The Legislative Budget and Audit Committee signed off on the plan during a meeting on Thursday.
Anchorage Republican Sen. Natasha von Imhof is a committee member. She said there have been delays in getting the grants to businesses.
“The fingers cannot be pointed at the Legislature any more that we were the bottleneck, because we said, ‘OK,’” she said. “So now the onus, the volley, is back in the governor’s court and the administration’s court to get this money out.”
Dunleavy’s administration would have had to wait until early October to make the changes, if the committee didn’t agree to the plan. Now it can implement the changes immediately.
The governor set aside $290 million for the program.
The committee also named Alexei Painter as the Legislature’s new chief nonpartisan budget analyst.
Painter will be the director of the Legislative Finance Division and replaces Pat Pitney. She left — after being in the job for six months — to become the interim president of the University of Alaska. He is scheduled to start in the position on Monday.

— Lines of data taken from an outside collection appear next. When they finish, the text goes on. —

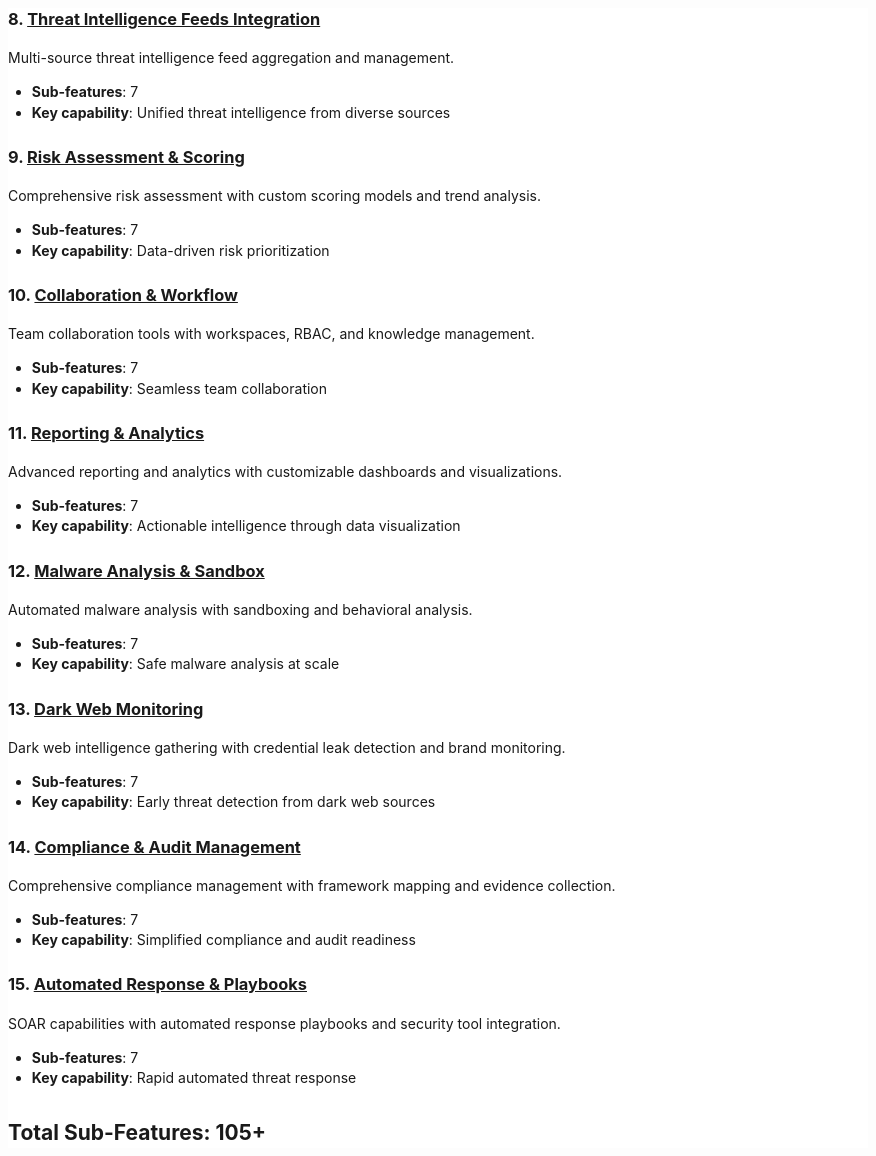 ### 8. [Threat Intelligence Feeds Integration](./08-threat-feed-integration.md)
Multi-source threat intelligence feed aggregation and management.
- **Sub-features**: 7
- **Key capability**: Unified threat intelligence from diverse sources

### 9. [Risk Assessment & Scoring](./09-risk-assessment-scoring.md)
Comprehensive risk assessment with custom scoring models and trend analysis.
- **Sub-features**: 7
- **Key capability**: Data-driven risk prioritization

### 10. [Collaboration & Workflow](./10-collaboration-workflow.md)
Team collaboration tools with workspaces, RBAC, and knowledge management.
- **Sub-features**: 7
- **Key capability**: Seamless team collaboration

### 11. [Reporting & Analytics](./11-reporting-analytics.md)
Advanced reporting and analytics with customizable dashboards and visualizations.
- **Sub-features**: 7
- **Key capability**: Actionable intelligence through data visualization

### 12. [Malware Analysis & Sandbox](./12-malware-analysis-sandbox.md)
Automated malware analysis with sandboxing and behavioral analysis.
- **Sub-features**: 7
- **Key capability**: Safe malware analysis at scale

### 13. [Dark Web Monitoring](./13-dark-web-monitoring.md)
Dark web intelligence gathering with credential leak detection and brand monitoring.
- **Sub-features**: 7
- **Key capability**: Early threat detection from dark web sources

### 14. [Compliance & Audit Management](./14-compliance-audit-management.md)
Comprehensive compliance management with framework mapping and evidence collection.
- **Sub-features**: 7
- **Key capability**: Simplified compliance and audit readiness

### 15. [Automated Response & Playbooks](./15-automated-response-playbooks.md)
SOAR capabilities with automated response playbooks and security tool integration.
- **Sub-features**: 7
- **Key capability**: Rapid automated threat response

## Total Sub-Features: 105+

The position is high-profile nonpartisan voice on state budget issues, with the director frequently testifying before the House and Senate finance committees. Before Pitney, previous director David Teal served for more than 20 years.
Painter said he’ll draw on his experience working on the budget.
“I think the top priority of legislative finance generally is to support the Legislature as it tries to make fiscal decisions, and we have some particularly difficult ones facing us over the next few years, so the priority is really just to provide the information and analysis that they need to make those decisions,” he said.
Painter worked as a fiscal analyst for the division for more than five years, before joining the state’s Office of Management and Budget in June.